Tech seems to be what creates high stock price appreciation. I mean look at them, one after the next.
tech is up 22% per year for the last 10 years. That's extraordinary. Wish I had owned VGT and nothing but VGT.
the US is up 16% per year over 10 years. Which is very very good but not 22%
and right on cue, the nasdaq hits a new all time high today
but not the sp500 or dow or r2k
agip wrote:
This VTI vs QQQ convo does raise some questions
well, one question
given the massive performance from tech stocks...should we own ONLY a tech stock index if we understand the risk?
Tech seems to be what creates high stock price appreciation. I mean look at them, one after the next.
tech is up 22% per year for the last 10 years. That's extraordinary. Wish I had owned VGT and nothing but VGT.
the US is up 16% per year over 10 years. Which is very very good but not 22%
our approx. household allocation:
Tech (equities & ETFs):40%
Nasdaq ETF: 5%
S&P 500 index: 15%
Growth funds: 15%
Small Cap funds/ETFs: 15%
Other: 10%
seattle prattle wrote:our approx. household allocation:
Tech (equities & ETFs):40%
Nasdaq ETF: 5%
S&P 500 index: 15%
Growth funds: 15%
Small Cap funds/ETFs: 15%
Other: 10%
SP,
what proportion of your net worth does that represent? I've just done the math for us, and excluding a defined benefits pension (likely worth about the same as I calculate otherwise in net present value), we break down like this:
Real estate 60%
Cash and equivalents 15%
Company shares 14%
US equities (mainly QQQ and VOO) 5%
non-US equities (index-tracking ETFs) 3%
Bonds 2%
Art 1%
This is a much different (way more conservative) breakdown than even two years ago (much heavier in RE, cash and company shares), and may look overly conservative on first glance, but I find I sleep at night and rarely check our investment accounts, whereas when we were even just a little more aggressive, I was rarely away from the online broker more than an hour or two, which surely must have been bad for my health... We are way too close to the possibility of retirement to put our nest egg (and retirement lifestyle) at real risk.
is that real estate the home you live in or something else?
agip wrote:is that real estate the (1) home you live in or (2) something else?
(1) yes
(2) yes
Part of the real estate equity comes from the house we currently live in.
understood and I applaud your good judgement.
For us,
Cash and equivalents: 3%
Real Estate: 10%
Investments: 87%
We have a pension we are currently drawing upon which is 30% of one former income., and will be drawing upon SS at age 70.
No debt.
Don't sleep through the night, but I can live with that,
Thanks for sharing and taking an interest.
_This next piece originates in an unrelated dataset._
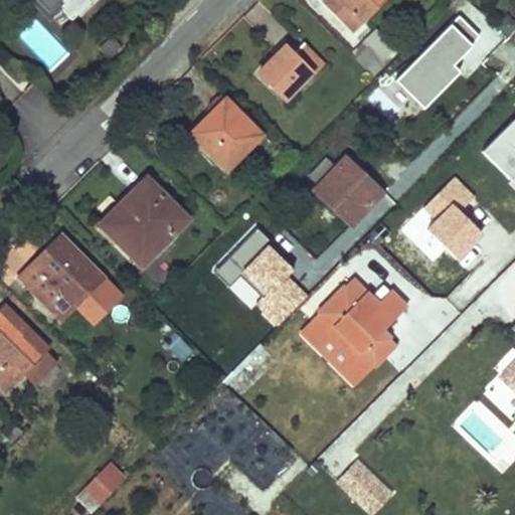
[(51,0),(35,0),(48,13),(56,4),(51,0)]
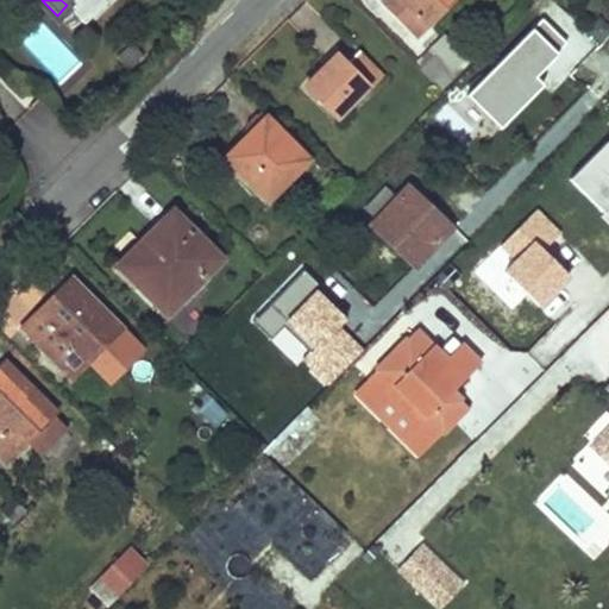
[(61,0),(67,5),(85,24),(108,0),(61,0)]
I do appreciate it.
top down, I'm at
Stocks 47%
My home 26%
Bonds 21%
Cash/Gold 6%
Need some Bitcoin and Eth in dat dere portfolio.
I agree with Nassim Taleb: “Crypto makes Nasdaq 2000 look rational.”
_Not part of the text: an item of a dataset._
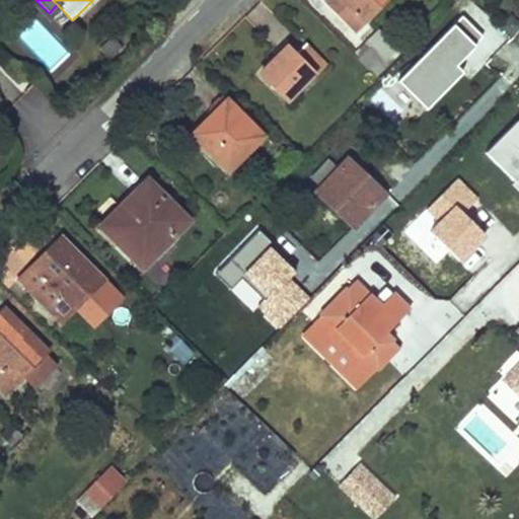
[(386,0),(326,0),(324,2),(354,32),(386,0)]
seattle prattle wrote:Thanks for sharing and taking an interest.
Right back at ya! I realize that was a fairly intrusive question, sorry about that.
It's interesting to see we each have widely different risk thresholds, for whatever reason. In my case, I've never been particularly interested in money, but I love math, data and patterns, so dabbling with investing has always been a fun activity that tickles my funny brain. I'm not a gambler, though, and never have been. So in the past when I have what were (for me at the time) "big bets" it always felt very uncomfortable.
Mostly through sheer luck, we've ended up at a place where we are not wealthy but we are solidly secure and will be comfortable in retirement, able to live the lifestyle we would like (like active retirees, not like rock stars...). But there's still time for me to screw things up and throw away a month of travel per year in retirement... :-)
Very cool.
I can learn a lot from that approach. And should.
I am about to rebalance, and that is overdue by all accounts, but I just have it in my head to not do it until i return to my all time high. That could be at market close, in 32 minutes.
A sane person would just say 'close enough'.
Good talking to you and glad it's working out!